====== Quoted passage

And it’s the one part of the day I feel most guilty when I miss.

bedtime

As a full-time working mom, I really only get to see my kids awake from 6–6:30 a.m. and from 5:30–7:30 p.m. on weekdays. And from time-to-time, my job keeps me out at events until 9 or 10 at night. In those moments, even though I really am so grateful to have a job I love, that little voice in my head whispers, “I’m missing bedtime for this.” Cue the crushing guilt.

Why does missing bedtime feel so heavy?

There’s something about that final chapter of the day that feels sacred. Maybe it’s because bedtime is often one of the only uninterrupted times we have with our kids. No phones. No work emails. No to-do lists. It’s cozy and snuggly and peaceful.

Missing it feels like we’re missing out on a connection. And then that guilt snowballs into bigger thoughts: Am I not present enough? Am I working too much? Will they remember this? Will I regret not choosing to be home more?

============

## Work task 1:
In the bedtime text, during which morning hours does the writer see the kids awake on weekdays?
The records have nothing to do with the bedtime text.

====== Records provided

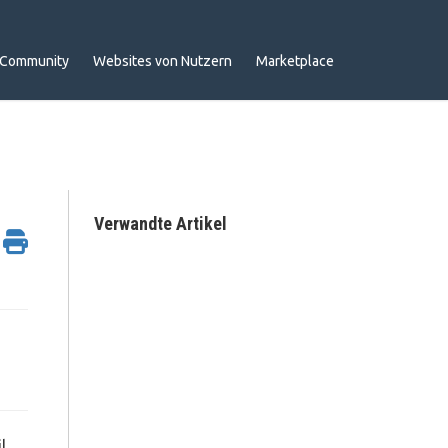
Community
Websites von Nutzern
Marketplace
Verwandte Artikel
l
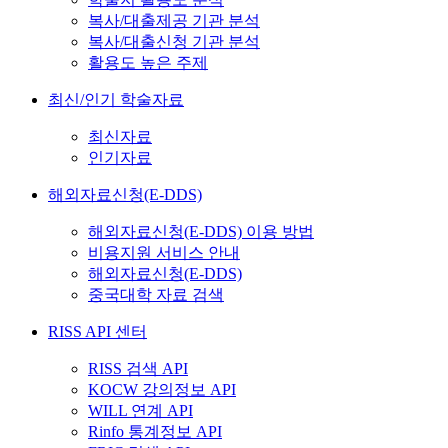
복사/대출제공 기관 분석
복사/대출신청 기관 분석
활용도 높은 주제
최신/인기 학술자료
최신자료
인기자료
해외자료신청(E-DDS)
해외자료신청(E-DDS) 이용 방법
비용지원 서비스 안내
해외자료신청(E-DDS)
중국대학 자료 검색
RISS API 센터
RISS 검색 API
KOCW 강의정보 API
WILL 연계 API
Rinfo 통계정보 API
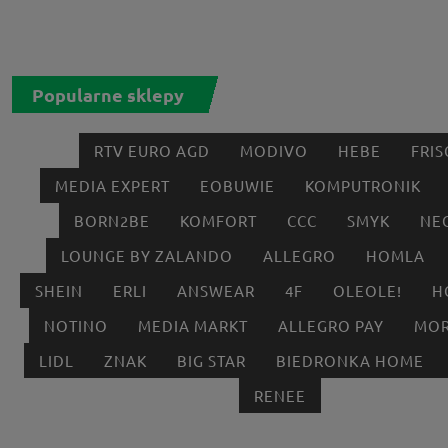
Popularne sklepy
RTV EURO AGD
MODIVO
HEBE
FRIS
MEDIA EXPERT
EOBUWIE
KOMPUTRONIK
BORN2BE
KOMFORT
CCC
SMYK
NE
LOUNGE BY ZALANDO
ALLEGRO
HOMLA
SHEIN
ERLI
ANSWEAR
4F
OLEOLE!
H
NOTINO
MEDIA MARKT
ALLEGRO PAY
MOR
LIDL
ZNAK
BIG STAR
BIEDRONKA HOME
RENEE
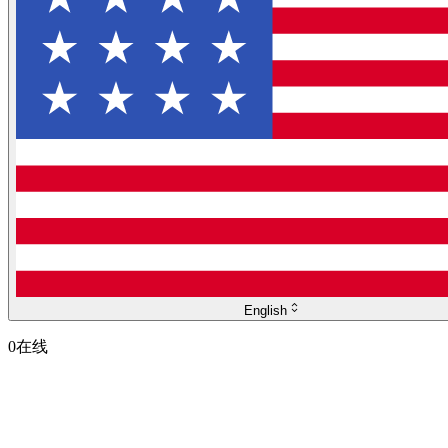
English
0
在线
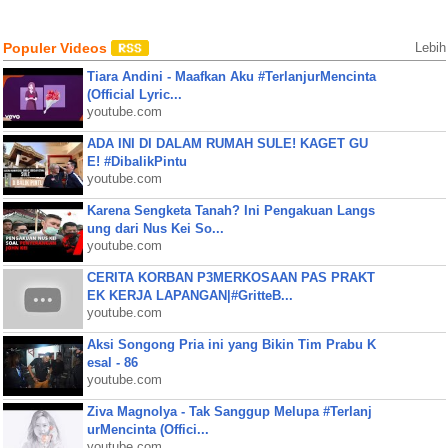
Populer Videos
Lebih
Tiara Andini - Maafkan Aku #TerlanjurMencinta
(Official Lyric...
youtube.com
ADA INI DI DALAM RUMAH SULE! KAGET GU
E! #DibalikPintu
youtube.com
Karena Sengketa Tanah? Ini Pengakuan Langs
ung dari Nus Kei So...
youtube.com
CERITA KORBAN P3MERKOSAAN PAS PRAKT
EK KERJA LAPANGAN|#GritteB...
youtube.com
Aksi Songong Pria ini yang Bikin Tim Prabu K
esal - 86
youtube.com
Ziva Magnolya - Tak Sanggup Melupa #Terlanj
urMencinta (Offici...
youtube.com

============

## Work task 2:
Recast every line of the records as a JSON list of strings, one string per line, without the picture markers.

## Exercise answer 1:
From 6 to 6:30 a.m.

## Exercise answer 2:
[
  "Community",
  "Websites von Nutzern",
  "Marketplace",
  "Verwandte Artikel",
  "l",
  "복사/대출제공 기관 분석",
  "복사/대출신청 기관 분석",
  "활용도 높은 주제",
  "최신/인기 학술자료",
  "최신자료",
  "인기자료",
  "해외자료신청(E-DDS)",
  "해외자료신청(E-DDS) 이용 방법",
  "비용지원 서비스 안내",
  "해외자료신청(E-DDS)",
  "중국대학 자료 검색",
  "RISS API 센터",
  "RISS 검색 API",
  "KOCW 강의정보 API",
  "WILL 연계 API",
  "Rinfo 통계정보 API",
  "Popularne sklepy",
  "RTV EURO AGD",
  "MODIVO",
  "HEBE",
  "FRIS",
  "MEDIA EXPERT",
  "EOBUWIE",
  "KOMPUTRONIK",
  "BORN2BE",
  "KOMFORT",
  "CCC",
  "SMYK",
  "NE",
  "LOUNGE BY ZALANDO",
  "ALLEGRO",
  "HOMLA",
  "SHEIN",
  "ERLI",
  "ANSWEAR",
  "4F",
  "OLEOLE!",
  "H",
  "NOTINO",
  "MEDIA MARKT",
  "ALLEGRO PAY",
  "MOR",
  "LIDL",
  "ZNAK",
  "BIG STAR",
  "BIEDRONKA HOME",
  "RENEE",
  "English",
  "0",
  "在线",
  "Populer Videos",
  "Lebih",
  "Tiara Andini - Maafkan Aku #TerlanjurMencinta",
  "(Official Lyric...",
  "youtube.com",
  "ADA INI DI DALAM RUMAH SULE! KAGET GU",
  "E! #DibalikPintu",
  "youtube.com",
  "Karena Sengketa Tanah? Ini Pengakuan Langs",
  "ung dari Nus Kei So...",
  "youtube.com",
  "CERITA KORBAN P3MERKOSAAN PAS PRAKT",
  "EK KERJA LAPANGAN|#GritteB...",
  "youtube.com",
  "Aksi Songong Pria ini yang Bikin Tim Prabu K",
  "esal - 86",
  "youtube.com",
  "Ziva Magnolya - Tak Sanggup Melupa #Terlanj",
  "urMencinta (Offici...",
  "youtube.com"
]